Count how many lines in the records below contain the string "Reading" with matching case, and reply with the number alone.
RECORDS SUPPLIED: Begin
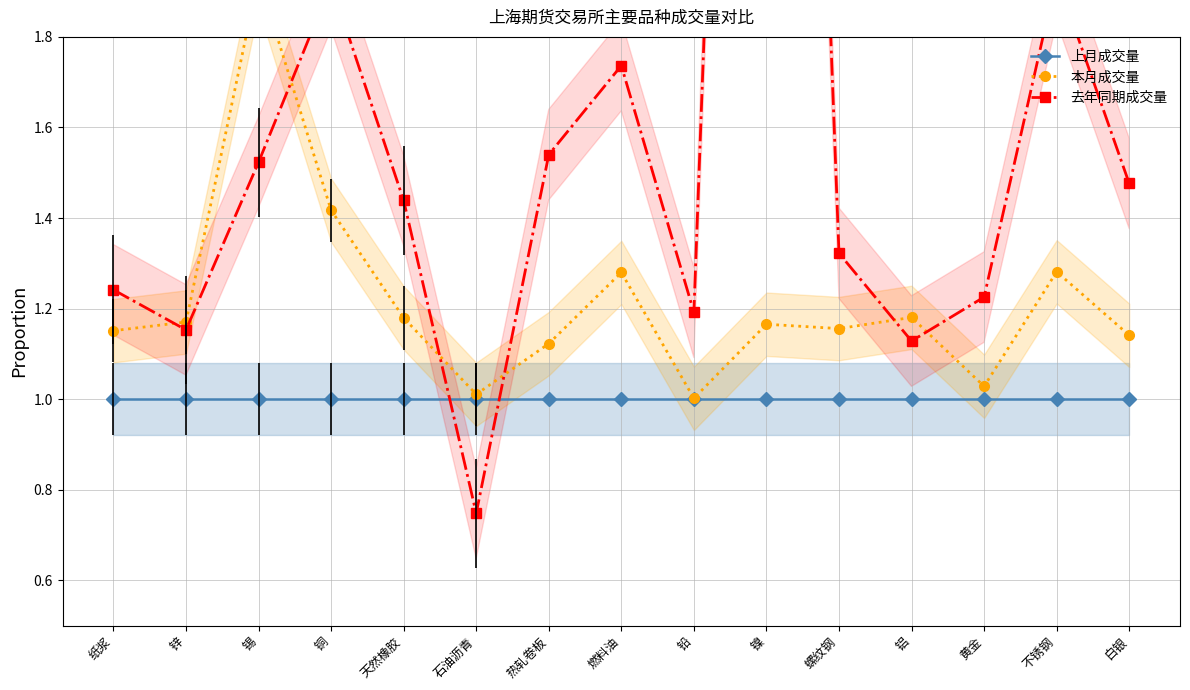

Which series ends up on top after the final intersection of 本月成交量 and 去年同期成交量?

去年同期成交量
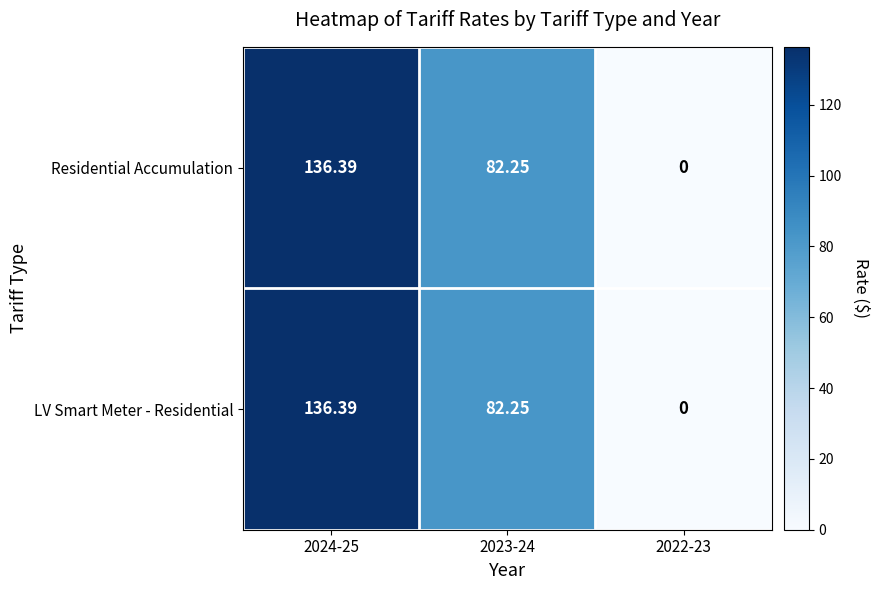

Reading left to right, extract all data points from this chart.

Residential Accumulation: 2024-25=136.4	2023-24=82.2	2022-23=0.0
LV Smart Meter - Residential: 2024-25=136.4	2023-24=82.2	2022-23=0.0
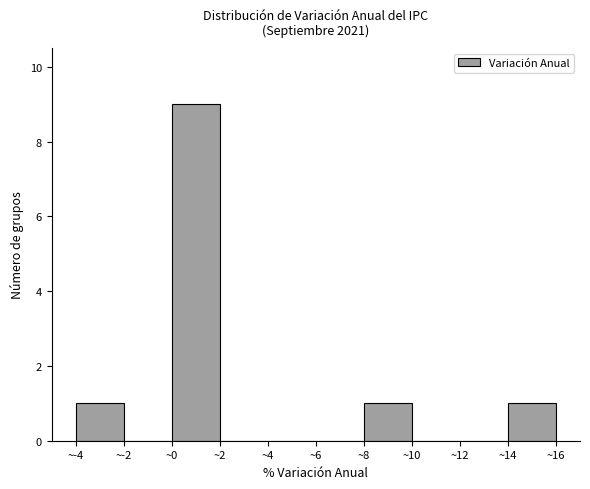

Reading left to right, list every bar in this chart as the range it spans on the x-axis followed by its height. The values are not printed on the chart, so give them approximately, as read against the axis.

-4 to -2: 1
-2 to 0: 0
0 to 2: 9
2 to 4: 0
4 to 6: 0
6 to 8: 0
8 to 10: 1
10 to 12: 0
12 to 14: 0
14 to 16: 1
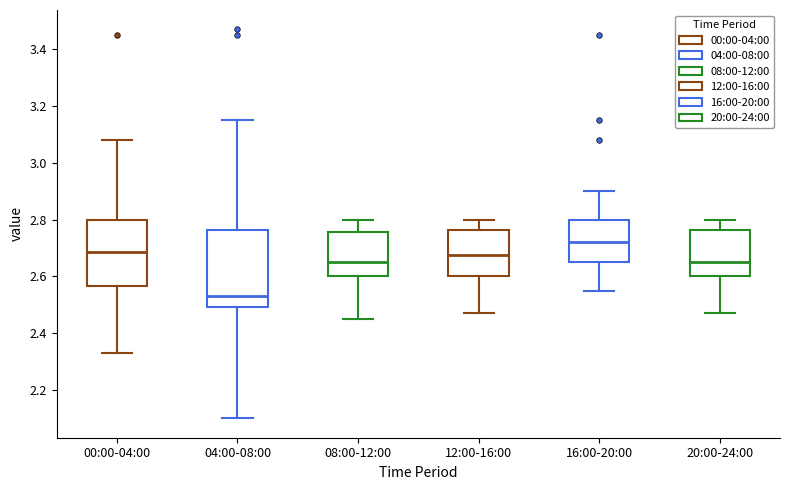

Where is the upper edge of the box for 00:00-04:00 on the y-axis? The values are not printed on the chart, so give them approximately, as read against the axis.

2.80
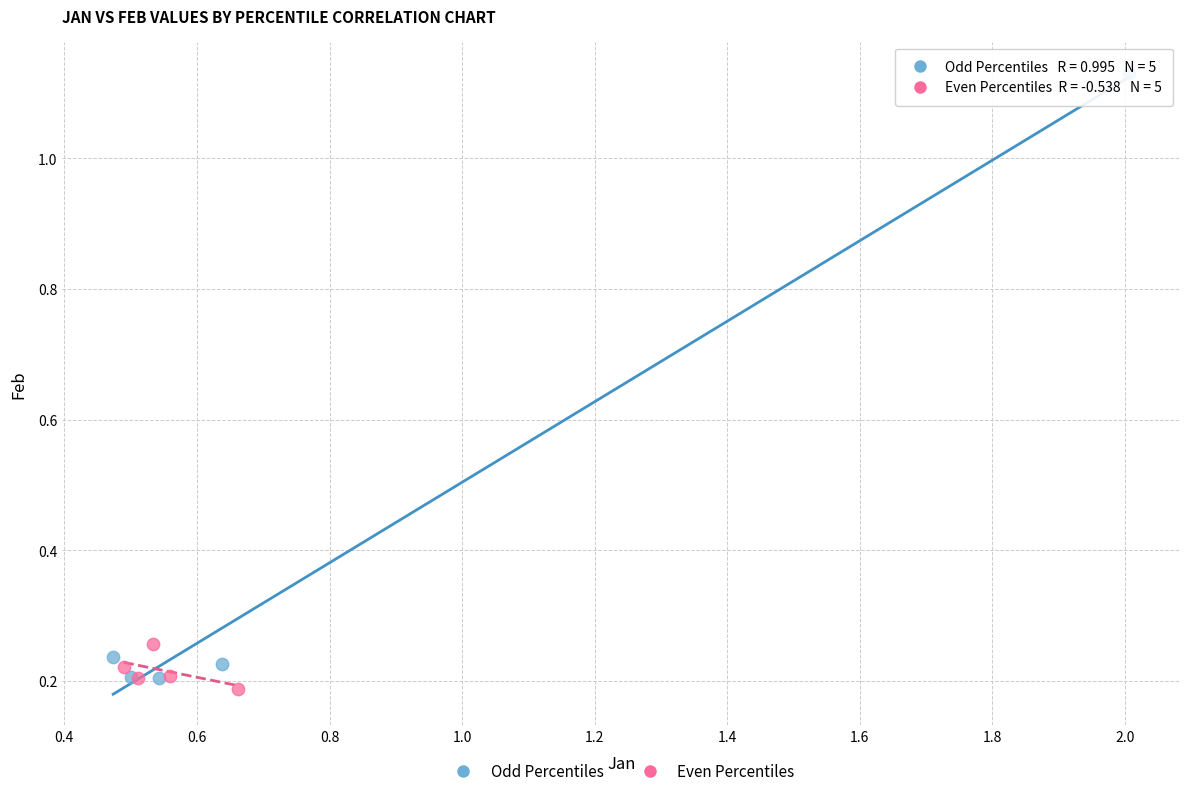

What are all the series names shown in the legend?

Odd Percentiles, Even Percentiles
RECORDS SUPPLIED: End
EXERCISE RESULT
2